Stafford Hospital, as well as nearby Walsall Manor Hospital, declared hundreds of extra patients as being terminally ill in order to remove their deaths from the hospital mortality rates – making the trusts look like they were delivering better care.
The number of patients designated as “terminal” by bosses at Walsall increased from around 10 per cent to 78 per cent of all deaths, during a six-month period in 2008.
Meanwhile, at Stafford the figures shot up from around 10 per cent to 35 per cent. The revelations emerged at the public inquiry into poor standards at Stafford Hospital which heard evidence from death rates expert Professor Sir Brian Jarman.
He also told the inquiry that more than 20,000 people may have died as a result of poor care at hospitals across the West Midlands over the past 13 years.
The region had the worst death rates for patients when compared with any other part of the country since 1997 in 2008, he added.
Sir Brian, from the Dr Foster Unit, at Imperial College London, provided evidence to the inquiry showing how both hospitals had seen the numbers of patients designated as terminal – those who were expected to die – suddenly and dramatically increase in 2008.
This effectively removed those patients from the death-rate calculations.
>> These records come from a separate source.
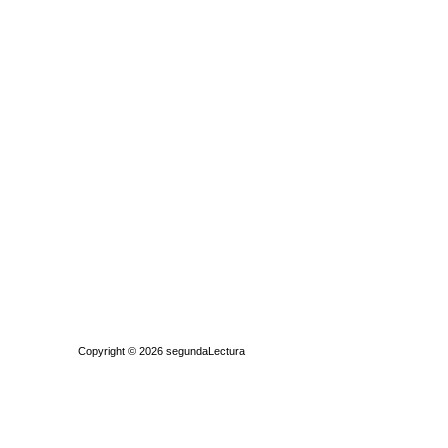
Quiénes somos
|
Búsqueda Avanzada
|
Contacto
|
Comprar y vende
Copyright © 2026
segundaLectura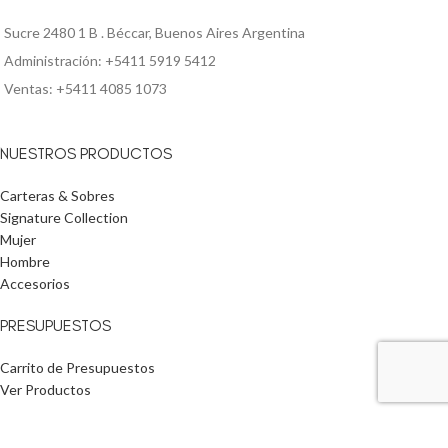
Sucre 2480 1 B . Béccar, Buenos Aires Argentina
Administración: +5411 5919 5412
Ventas: +5411 4085 1073
NUESTROS PRODUCTOS
Carteras & Sobres
Signature Collection
Mujer
Hombre
Accesorios
PRESUPUESTOS
Carrito de Presupuestos
Ver Productos
INFORMACIÓN ÚTIL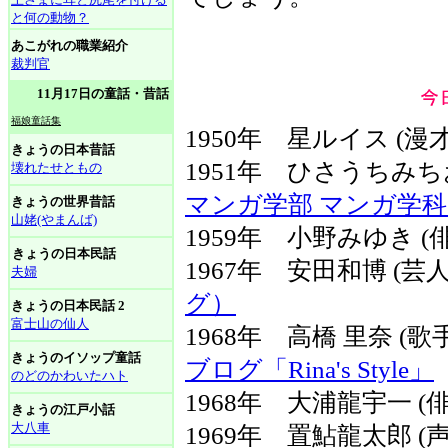
と何の動物？
あこがれの職業紹介
裁判官
11月17日の童話・昔話
福娘童話集
1950年 星ルイス (漫
きょうの日本昔話
1951年 ひさうちみち
壊れたせともの
マンガ学部 マンガ学科
きょうの世界昔話
山姥(やまんば)
1959年 小野みゆき (
きょうの日本民話
1967年 安田和博 (
夫婦
グ）
きょうの日本民話 2
富士山の仙人
1968年 高橋 里奈 (
きょうのイソップ童話
ブログ「Rina's Style」
のどのかわいたハト
1968年 大浦龍宇一 (俳
きょうの江戸小話
大八車
1969年 置鮎龍太郎 (声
The increase in the number of patients deemed terminally ill in hospitals in England was just three per cent.
Sir Brian said the numbers had to be false and would have significantly reduced death rates at the trusts. “The only way you could get dramatic changes like that would be if the trusts suddenly became terminal care hospitals overnight, which didn’t happen,” he added.
He said the increases in terminal patients only happened in the West Midlands and appeared to be a regional attempt to reduce death rates. Sir Brian also revealed that witnesses at the public inquiry had used the word “hindsight” 388 times.
And he declared that the Department of Health didn’t want to consider death rates and that the NHS had been taken over by managers which was “harming” patient care.
Richard Kirby, chief executive of Walsall Healthcare NHS Trust, said: “Our mortality rates have reduced over the last 10 years.”